◆ **TEXTE DE L'EXERCICE**:
□ □ □ □
Édito : L’accélération, oui, mais vers quoi ?

Il y a dans le vocabulaire du pouvoir congolais une constante : le mouvement.

On ne gouverne plus, on « accélère ».

Le Cadre budgétaire présenté cette semaine par Anatole Collinet Makosso en est la parfaite illustration.

Trois années, des courbes qui montent, un PIB promis à 6,9 % dès 2027, des investissements en hausse, une dette qu’on jure de contenir sous la barre des 70 %. Sur le papier, tout accélère dans la bonne direction.

Reste la question que le tableau de chiffres n’aborde jamais frontalement : accélérer vers quoi, et pour qui ?

Car le paradoxe est là, à peine dissimulé.

Le gouvernement fait de la « réduction de la dépendance aux ressources pétrolières » un objectif central, tout en bâtissant sa prévision de croissance sur le rebond du pétrole et du gaz. On promet la diversification en s’appuyant sur ce dont on veut se libérer. Ce n’est pas malhonnête c’est la contradiction structurelle d’une économie de rente qui n’a pas encore trouvé d’autre moteur.

Mais nommer cette contradiction, c’est refuser de prendre pour argent comptant un optimisme dont les Congolais ont appris, mandat après mandat, à se méfier.

Les chiffres réels invitent d’ailleurs à la prudence.

Une dette publique au-dessus de 9 400 milliards de FCFA à la fin mai, une trésorerie encore alimentée par l’emprunt, un solde primaire hors pétrole qui reste déficitaire : la trajectoire vertueuse existe surtout dans les projections.

Le pari du gouvernement désendetter sans étouffer l’investissement, soutenir le social sans creuser le déficit n’est pas absurde, mais il tient à une hypothèse fragile : que les cours des hydrocarbures restent porteurs et que la discipline promise soit tenue.
□ □ □ □
◆ **CONSIGNE A**:
Recopiez fidèlement le passage de l'éditorial sur le cadre budgétaire congolais, en commençant par « On ne gouverne » et en poursuivant jusqu'à « la bonne direction. » inclus.
◆ **CONSIGNE B**:
Rédigez la suite de l'éditorial sur le cadre budgétaire congolais, en reprenant immédiatement après sa dernière phrase.

◆ **EXTRAIT DES DONNÉES**:
□ □ □ □
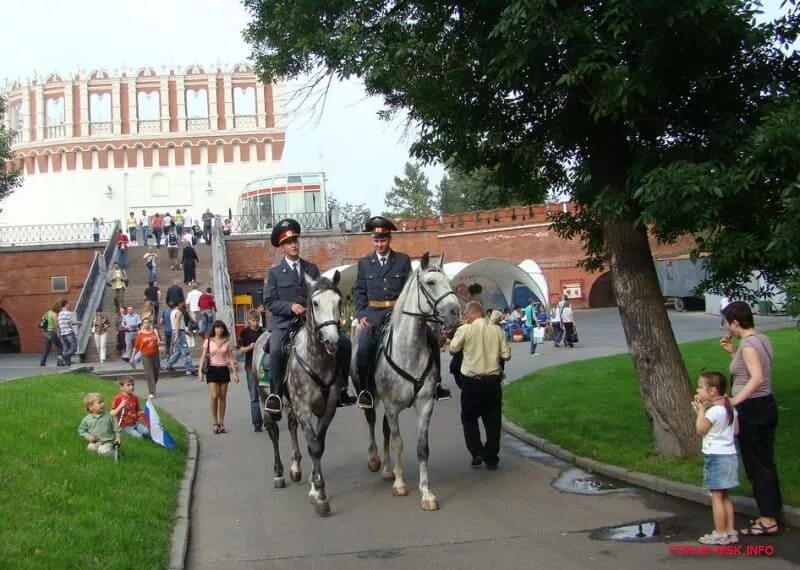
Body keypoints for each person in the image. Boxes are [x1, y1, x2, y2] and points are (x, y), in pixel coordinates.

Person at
□ □ □ □
◆ **ZONE DE RÉPONSE A**:
On ne gouverne plus, on « accélère ».

Le Cadre budgétaire présenté cette semaine par Anatole Collinet Makosso en est la parfaite illustration.

Trois années, des courbes qui montent, un PIB promis à 6,9 % dès 2027, des investissements en hausse, une dette qu’on jure de contenir sous la barre des 70 %. Sur le papier, tout accélère dans la bonne direction.

◆ **ZONE DE RÉPONSE B**:
Deux « si » qui ont, par le passé, souvent trébuché.

Il faut porter au crédit du pouvoir la mise en scène du contrôle : 28 recommandations parlementaires, une journée de sensibilisation anti-corruption au cœur de l’hémicycle.

Mais dans un Parlement où le PCT et ses alliés ne rencontrent aucune contradiction réelle, ces gestes ressemblent davantage à un signal adressé au FMI et aux bailleurs qu’à un véritable contre-pouvoir.

La transparence proclamée ne vaudra que par ses preuves : exécution vérifiable des investissements, marchés publics ouverts, redevabilité effective.

Alors oui, que le pays se dote d’un cap budgétaire pluriannuel est une bonne chose.

Mais un budget n’est pas une prophétie. La seule accélération qui comptera vraiment, c’est celle que les Congolais mesureront dans leur quotidien : un emploi, de l’eau au robinet, du courant qui ne s’éteint pas, une école qui fonctionne.

Le reste, pour l’instant, reste une promesse joliment chiffrée.